> What you will do: Present each line of the entries below that holds the word "image".

> Data supplied:
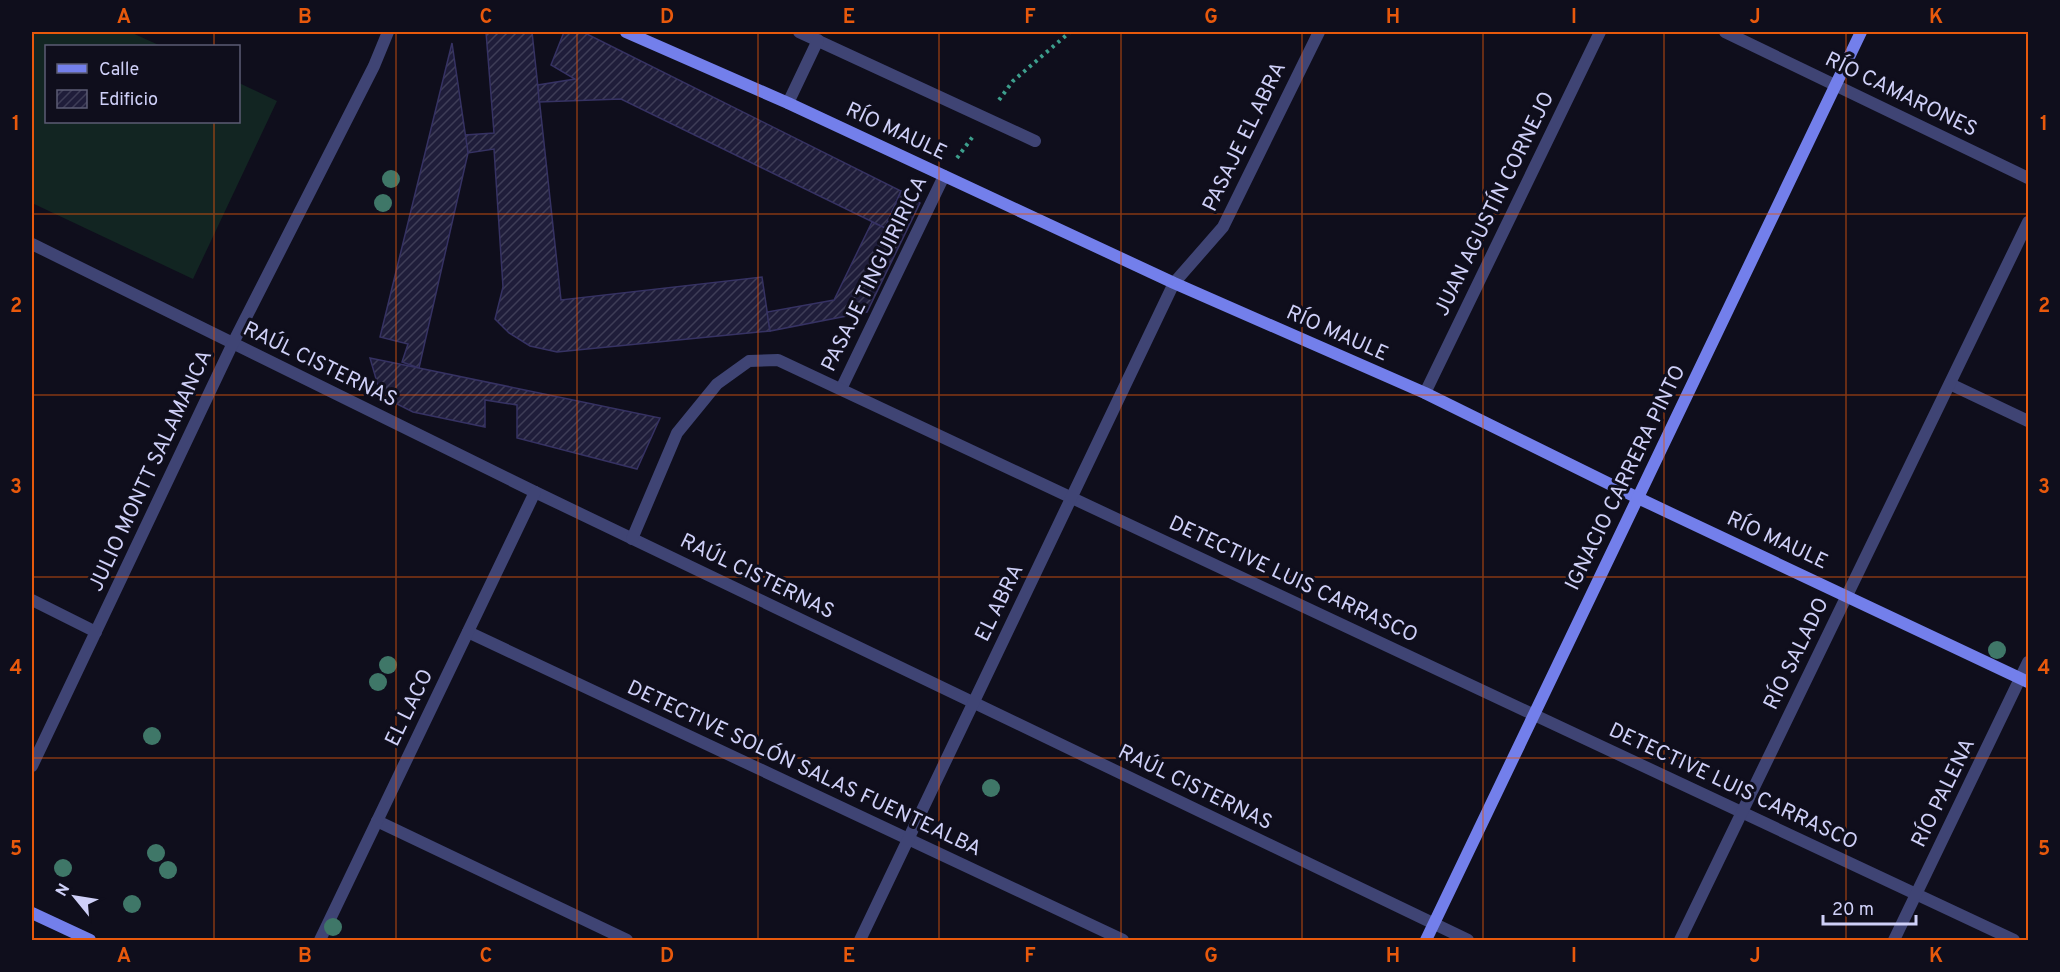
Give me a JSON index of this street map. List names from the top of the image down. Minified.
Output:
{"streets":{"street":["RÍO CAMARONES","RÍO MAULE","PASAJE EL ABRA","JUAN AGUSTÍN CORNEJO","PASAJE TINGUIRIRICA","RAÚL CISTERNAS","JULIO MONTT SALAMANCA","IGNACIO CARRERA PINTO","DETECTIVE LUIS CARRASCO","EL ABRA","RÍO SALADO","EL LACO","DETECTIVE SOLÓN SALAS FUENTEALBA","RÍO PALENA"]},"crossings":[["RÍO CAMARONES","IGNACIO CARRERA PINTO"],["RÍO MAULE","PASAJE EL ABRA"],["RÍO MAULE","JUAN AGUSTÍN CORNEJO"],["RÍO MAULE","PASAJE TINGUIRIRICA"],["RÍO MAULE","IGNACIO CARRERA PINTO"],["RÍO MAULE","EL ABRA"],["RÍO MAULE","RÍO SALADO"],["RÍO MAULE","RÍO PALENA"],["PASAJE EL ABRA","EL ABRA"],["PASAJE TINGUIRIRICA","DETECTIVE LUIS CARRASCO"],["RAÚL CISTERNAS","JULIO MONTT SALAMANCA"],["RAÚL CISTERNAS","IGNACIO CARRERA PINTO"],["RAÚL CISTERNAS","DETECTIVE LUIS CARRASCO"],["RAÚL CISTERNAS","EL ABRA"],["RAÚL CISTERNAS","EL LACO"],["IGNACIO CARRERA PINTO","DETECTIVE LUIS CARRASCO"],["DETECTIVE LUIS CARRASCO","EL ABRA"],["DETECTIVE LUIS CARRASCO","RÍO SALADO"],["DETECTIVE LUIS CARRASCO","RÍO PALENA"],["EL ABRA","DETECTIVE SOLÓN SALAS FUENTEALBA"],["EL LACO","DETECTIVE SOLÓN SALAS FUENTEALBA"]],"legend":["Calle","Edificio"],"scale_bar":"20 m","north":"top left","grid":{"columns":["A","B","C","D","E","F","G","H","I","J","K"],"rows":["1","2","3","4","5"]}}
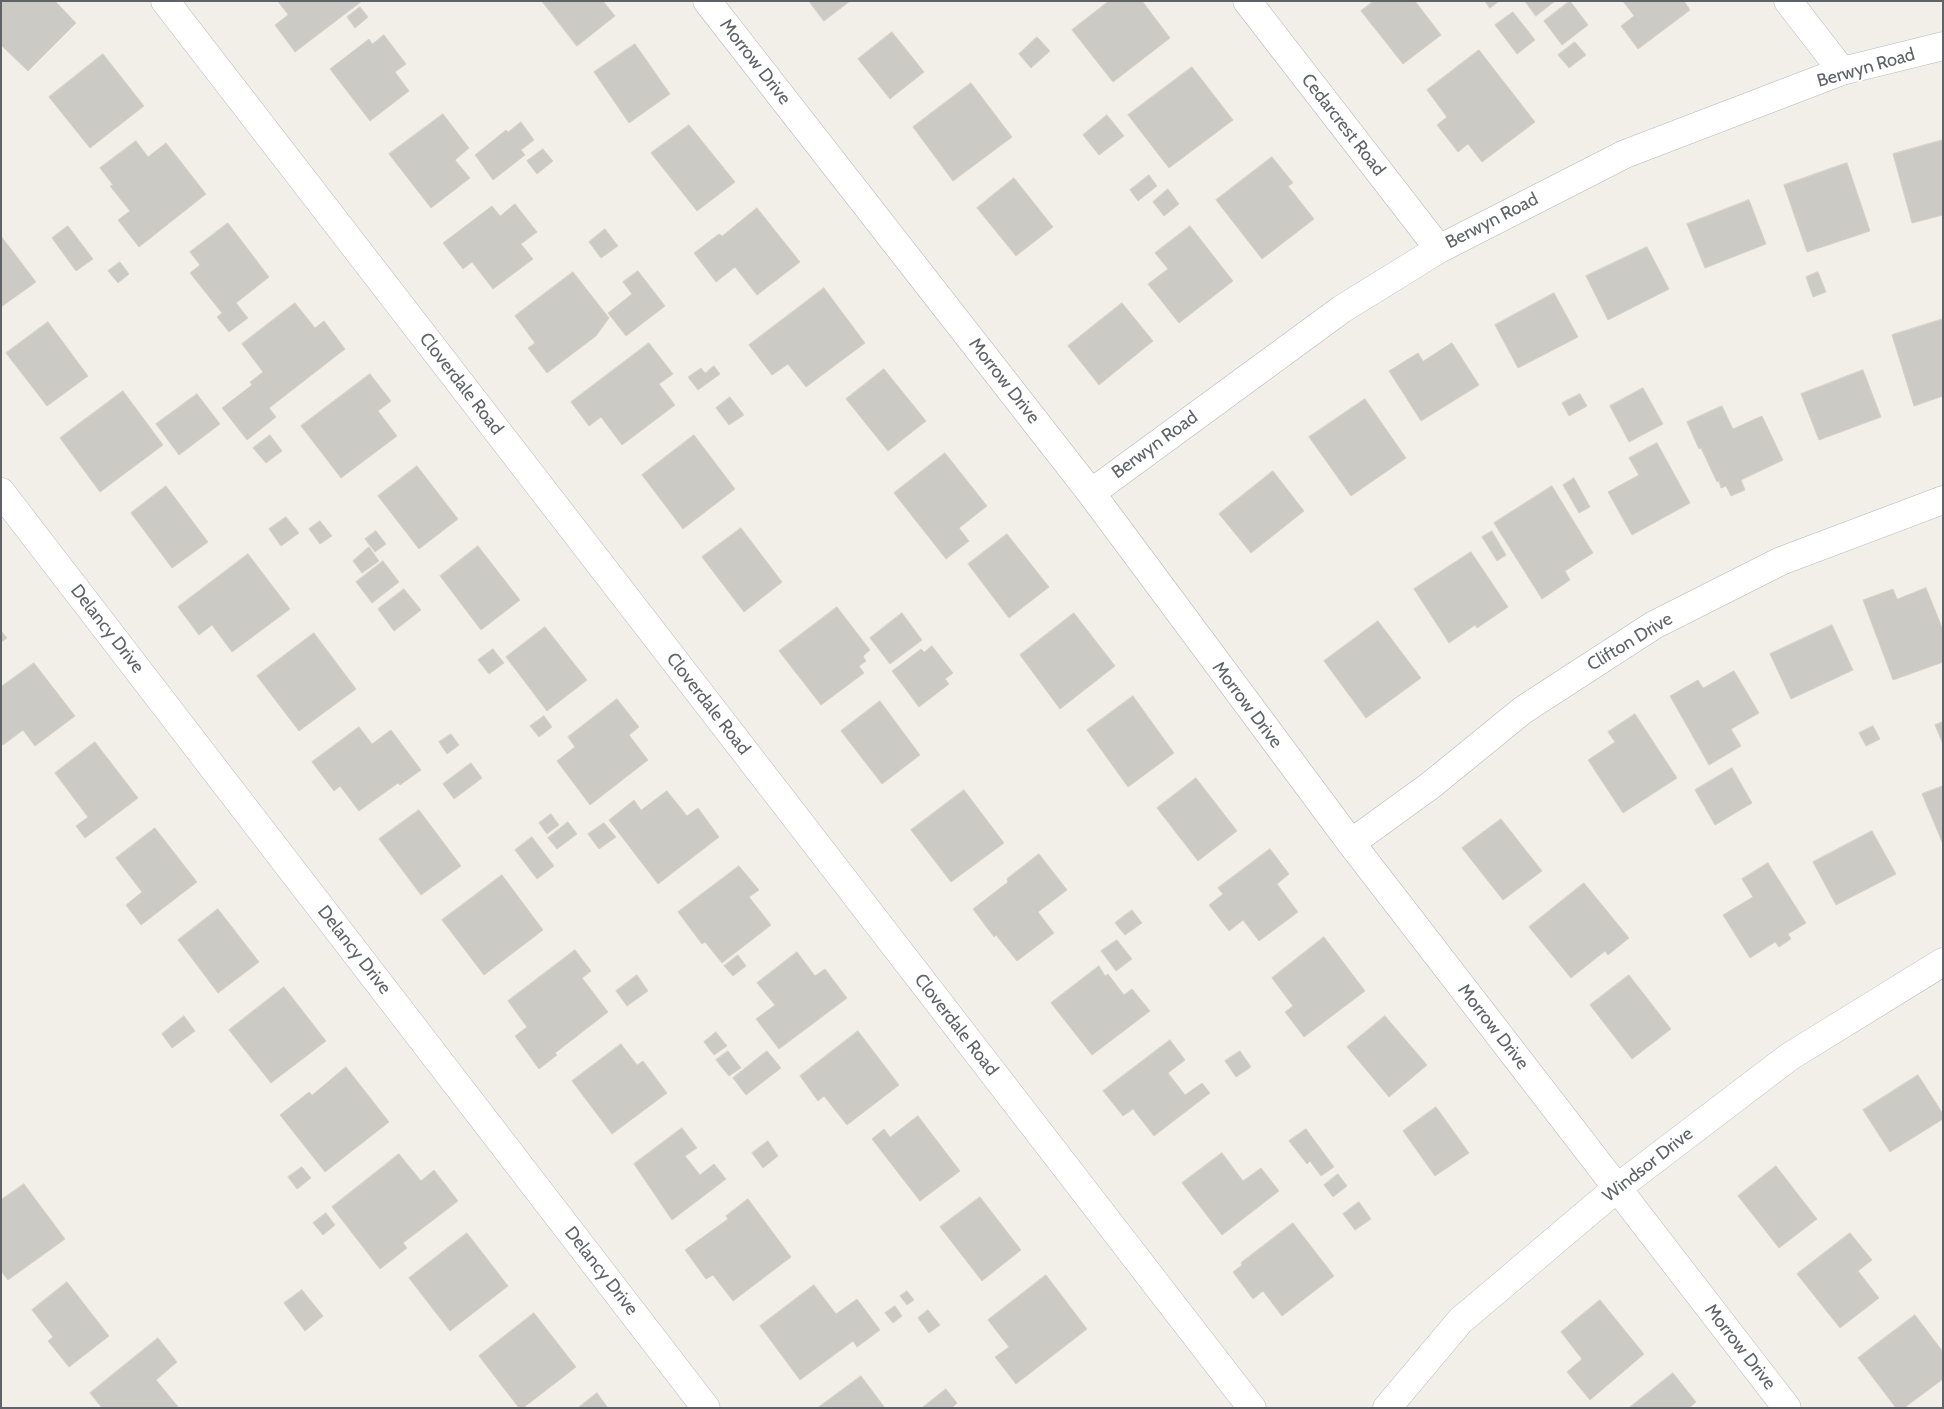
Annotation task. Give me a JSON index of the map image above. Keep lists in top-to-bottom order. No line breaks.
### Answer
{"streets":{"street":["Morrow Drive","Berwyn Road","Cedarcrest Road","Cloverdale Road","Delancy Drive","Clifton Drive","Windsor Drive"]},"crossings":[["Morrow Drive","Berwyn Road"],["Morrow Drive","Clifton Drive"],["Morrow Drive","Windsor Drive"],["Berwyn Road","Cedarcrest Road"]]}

> Result of the exercise:
Give me a JSON index of this street map. List names from the top of the image down. Minified.
Annotation task. Give me a JSON index of the map image above. Keep lists in top-to-bottom order. No line breaks.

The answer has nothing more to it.